What 'President Pence' would mean for markets

Not much rattles financial markets these days. But Michael Flynn’s guilty plea did, with stocks falling abruptly on news that President Donald Trump’s short-lived national security adviser admitted lying to the FBI, and may now provide new evidence of improprieties on Trump’s presidential campaign, and perhaps even at the White House after Trump took office.

This is the worst news Trump has received during his tenure so far, and it revives the prospect of a constitutional crisis that could involve Trump firing special prosecutor Robert Mueller. If that happens, it would be the gravest political scandal since Watergate in the early 1970s, with pressure mounting on Congress to impeach and convict the president. And if that actually happened, Vice President Mike Pence would replace Trump, becoming the 46th president of the United States.

Vice President Mike Pence (POOL/AFP | Martin Bernetti)
Vice President Mike Pence (POOL/AFP | Martin Bernetti)

We’re not there yet, and even if there were a move to remove Trump, he could survive it, given that fellow Republicans control both houses of Congress and a conviction in the Senate requires an imposing two-thirds vote. Still, markets are all about anticipating the future, and the prospects now include a new degree of political turmoil unprecedented even for the turbulent Trump administration.

If allegations of illegal activity involving contacts with Russian interests during the 2016 campaign get closer to Trump and his family, and Trump reacts by firing Mueller, it will undoubtedly unnerve markets. “The initial impact of that hypothetical would be a fairly significant hard stop on the psychology behind the rally we’ve seen in US equities,” says Peter Kenney, senior market strategist for Global Markets Advisory Group. “Investors have really grown to know what to expect from Trump.”

But an initial pullback might be the worst of it. The fundamental economy remains strong, and if Congress passes a big package of business tax cuts, as seems likely, that will put more wind in the economy’s sails. Meanwhile, Trump’s nominee to take over at the Federal Reserve in February, Jerome Powell, has earned plaudits from Wall Street and is a welcome successor to Janet Yellen — whom investors generally love.

Pence is more of an establishment Republican

If the drama goes as far as the removal of Trump, markets would probably find their footing quickly once the final act ended. Pence is more of an establishment Republican than Trump, and would probably calm markets once he were fully in charge.
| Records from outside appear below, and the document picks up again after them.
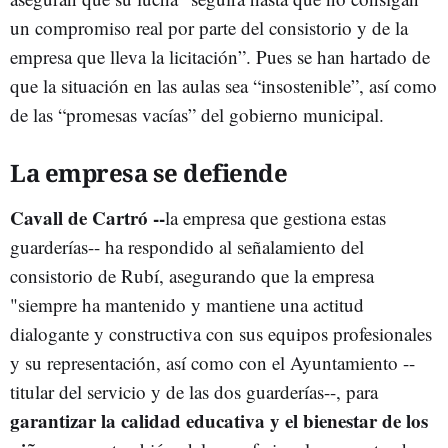
un compromiso real por parte del consistorio y de la
empresa que lleva la licitación”. Pues se han hartado de
que la situación en las aulas sea “insostenible”, así como
de las “promesas vacías” del gobierno municipal.
La empresa se defiende
Cavall de Cartró --
la empresa que gestiona estas
guarderías-- ha respondido al señalamiento del
consistorio de Rubí, asegurando que la empresa
"siempre ha mantenido y mantiene una actitud
dialogante y constructiva con sus equipos profesionales
y su representación, así como con el Ayuntamiento --
titular del servicio y de las dos guarderías--, para
garantizar la calidad educativa y el bienestar de los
“I don’t think anyone wants to see the country go through an impeachment trauma, but the markets could very easily live with President Mike Pence,” says Greg Valliere, chief global strategist at Horizon Investments. “Pence could perhaps get Trump’s agenda enacted more easily than Trump can get Trump’s agenda enacted. He’s well within the normal boundaries, whereas Trump is outside normal boundaries.”